::: EXCERPT :::

To go more quickly, you can perform a dash which makes you go super fast for a split second. This maneuver is great for delivering one final dish before the end of the time limit, but it also knocks any other players out of the way, requiring communication in some levels, especially in the ice world (I’m talking about you 6-3!!!!). After finishing all the dishes we could realistically do in the time limit, we would often start dashing constantly while spinning towards each other to have a little Beyblade battle.
Personally, I like the simple control scheme of this game. It’s easy to understand and anyone can pick it up. If I had one complaint, it’s that movement is a little too slippery for my liking. I’m sure this was intentional to make the game feel more chaotic, but I found it made it hard to interact with the right item which could be frustrating.
Level Design
Despite the simple controls, Overcooked is not an easy game. Every level has a kitchen layout more convoluted than a convolution. Everything is always in the wrong place and no normal person would ever stand for it. It gets so hard that in the later stages, my team would play each level once, knowing that we wouldn’t win just to see what the level looked like and formulate a plan. Each time we entered a level with a new recipe, mechanic, or an outrageous number of conveyor belts, a little shiver went down my spine.
The levels do a good job of giving each player a chance do each job. No player is ever going to be stuck on dish-washing duty every level because half the time, the sink will be literally inaccessible to that player, and most levels require every player do multiple jobs anyway.
While I like most of the levels, a few decisions seem just unfair. There are many recipes that you can make by accident that are never used in the entire game. For example, you are never required to make a soup with multiple types of vegetables, but it doesn’t stop you from putting them in. You are also able to put meat in the pot to cook, which caused a lot of confusion and forced us to reset in one level. I looked up a play through of the game and the exact same thing happened to the group I was watching. I think that all unused dishes like this should have been taken out of the game.
The most impressive thing about the level design is how the game rewards the use of well thought out strategy. Multiple times, my team played a level and felt confident in our performance because all of us were busy but not overwhelmed the entire time, yet we still didn’t get all 3 stars. When this happened, we would talk as a team and decide on a game plan for our next attempt, then all of us would feel even less busy than the first attempt, yet we would get even more dishes out and earn all 3 stars. It’s a magical thing in games when player-created strategies are rewarded like this.

:::

## STUDY QUESTIONS:
a: According to the Overcooked review, what does performing a dash do to your character's speed?
b: The Overcooked review names three things whose appearance in a level sent a shiver down the writer's spine. List them.
c: Write a continuation of the Overcooked review, picking up after its final sentence.

::: RECORDS PROVIDED :::

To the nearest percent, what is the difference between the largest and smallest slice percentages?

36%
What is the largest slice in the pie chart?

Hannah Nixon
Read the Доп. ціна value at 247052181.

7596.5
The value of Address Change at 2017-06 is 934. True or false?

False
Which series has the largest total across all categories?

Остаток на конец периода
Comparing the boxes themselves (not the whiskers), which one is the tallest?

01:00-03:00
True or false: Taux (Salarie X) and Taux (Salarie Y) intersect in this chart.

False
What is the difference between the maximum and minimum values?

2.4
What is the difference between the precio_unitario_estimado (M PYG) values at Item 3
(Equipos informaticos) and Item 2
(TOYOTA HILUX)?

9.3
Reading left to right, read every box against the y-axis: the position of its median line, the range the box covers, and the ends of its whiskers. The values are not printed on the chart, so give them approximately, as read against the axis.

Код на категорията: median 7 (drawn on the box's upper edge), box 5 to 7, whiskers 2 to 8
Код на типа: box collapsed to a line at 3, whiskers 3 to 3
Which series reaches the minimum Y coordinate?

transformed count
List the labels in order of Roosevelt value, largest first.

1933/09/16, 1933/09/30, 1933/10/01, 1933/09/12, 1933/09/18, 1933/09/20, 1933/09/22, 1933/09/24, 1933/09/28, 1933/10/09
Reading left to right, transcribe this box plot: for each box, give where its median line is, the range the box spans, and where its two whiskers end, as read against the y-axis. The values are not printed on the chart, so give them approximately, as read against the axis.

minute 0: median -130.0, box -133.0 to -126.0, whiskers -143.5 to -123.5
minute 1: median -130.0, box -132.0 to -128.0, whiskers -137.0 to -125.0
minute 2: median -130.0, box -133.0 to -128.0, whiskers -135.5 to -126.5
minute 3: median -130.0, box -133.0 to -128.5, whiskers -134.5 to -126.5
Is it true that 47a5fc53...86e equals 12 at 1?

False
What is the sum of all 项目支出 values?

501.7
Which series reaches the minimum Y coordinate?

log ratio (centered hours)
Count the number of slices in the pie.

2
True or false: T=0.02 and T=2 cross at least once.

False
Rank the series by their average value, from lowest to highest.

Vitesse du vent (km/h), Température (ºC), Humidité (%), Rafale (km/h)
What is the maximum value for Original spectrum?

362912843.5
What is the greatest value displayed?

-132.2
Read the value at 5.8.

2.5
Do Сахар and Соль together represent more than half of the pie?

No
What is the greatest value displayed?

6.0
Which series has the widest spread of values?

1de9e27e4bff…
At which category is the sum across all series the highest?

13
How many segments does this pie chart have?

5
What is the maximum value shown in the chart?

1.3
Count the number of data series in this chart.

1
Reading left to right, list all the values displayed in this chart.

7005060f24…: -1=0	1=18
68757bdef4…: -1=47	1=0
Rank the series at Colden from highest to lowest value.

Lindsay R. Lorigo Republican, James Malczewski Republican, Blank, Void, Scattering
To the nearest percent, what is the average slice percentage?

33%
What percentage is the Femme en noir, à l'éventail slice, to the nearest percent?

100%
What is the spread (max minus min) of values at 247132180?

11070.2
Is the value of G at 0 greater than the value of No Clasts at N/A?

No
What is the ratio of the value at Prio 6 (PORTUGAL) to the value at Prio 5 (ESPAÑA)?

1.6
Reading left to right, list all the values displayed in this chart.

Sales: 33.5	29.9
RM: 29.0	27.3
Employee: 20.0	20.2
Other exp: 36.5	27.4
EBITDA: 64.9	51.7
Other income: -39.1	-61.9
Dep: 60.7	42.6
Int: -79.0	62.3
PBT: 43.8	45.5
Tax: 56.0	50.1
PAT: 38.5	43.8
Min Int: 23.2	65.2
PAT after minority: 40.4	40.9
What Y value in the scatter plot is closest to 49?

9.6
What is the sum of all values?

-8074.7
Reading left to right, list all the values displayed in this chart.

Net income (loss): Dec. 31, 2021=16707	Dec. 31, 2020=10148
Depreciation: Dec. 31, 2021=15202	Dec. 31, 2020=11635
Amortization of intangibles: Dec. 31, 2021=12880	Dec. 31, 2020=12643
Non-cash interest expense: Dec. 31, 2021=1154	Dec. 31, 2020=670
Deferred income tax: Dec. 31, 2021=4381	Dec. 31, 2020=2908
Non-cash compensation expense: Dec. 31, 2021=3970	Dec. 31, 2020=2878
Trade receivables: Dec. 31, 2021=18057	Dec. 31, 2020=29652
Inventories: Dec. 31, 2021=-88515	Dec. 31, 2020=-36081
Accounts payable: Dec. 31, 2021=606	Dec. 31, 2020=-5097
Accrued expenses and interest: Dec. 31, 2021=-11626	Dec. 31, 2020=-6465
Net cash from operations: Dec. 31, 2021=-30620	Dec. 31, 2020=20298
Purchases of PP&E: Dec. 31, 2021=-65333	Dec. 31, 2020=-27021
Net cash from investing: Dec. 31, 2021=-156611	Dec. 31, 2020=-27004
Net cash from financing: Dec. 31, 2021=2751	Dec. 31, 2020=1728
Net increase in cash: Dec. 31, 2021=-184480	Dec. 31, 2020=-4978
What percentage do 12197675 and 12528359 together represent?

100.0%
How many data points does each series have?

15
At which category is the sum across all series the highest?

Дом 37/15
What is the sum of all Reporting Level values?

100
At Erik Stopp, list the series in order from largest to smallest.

:::

## ANSWERS TO THE PROBLEMS:
a: It makes you go super fast for a split second.

b: A new recipe, a new mechanic, and an outrageous number of conveyor belts.

c:
Difficulty
Overcooked is not an easy game. The levels get so complicated that it will activate you and your friends’ fight or flight response. For me, when too much was going on and I didn’t know what do do, I would literally freeze and just look over the screen like “what do I do?” Despite this, I liked the level of difficulty. Like I said, I enjoyed coming up with strategies as a team and successfully using them. However, I think the game was probably too hard for more casual groups. The number of stars you must have to unlock the levels in world 6 is brutal and really slowed down the momentum we were having, so I expect other groups to have even more trouble. I could be entirely wrong about this however; it could be that more casual players can get good at any level in world 4 or 5 with just a couple more tries than it took us.
Score
I feel like I wrote a lot of things in this review that made my experience with the game seem stressful. This is one-hundred percent true, but in a good way! Stress can be a positive, especially when it is completing something difficult with friends. Going in, I didn’t think I would like this game one bit. It looked too hard to me, like something I could never do even with help. I was pleasantly surprised when discussing strategies and communicating effectively made even the hardest of levels go smoothly. Overcooked tested my group’s cooperation in the best of ways, and I’m sure we will take on the sequel some day soon.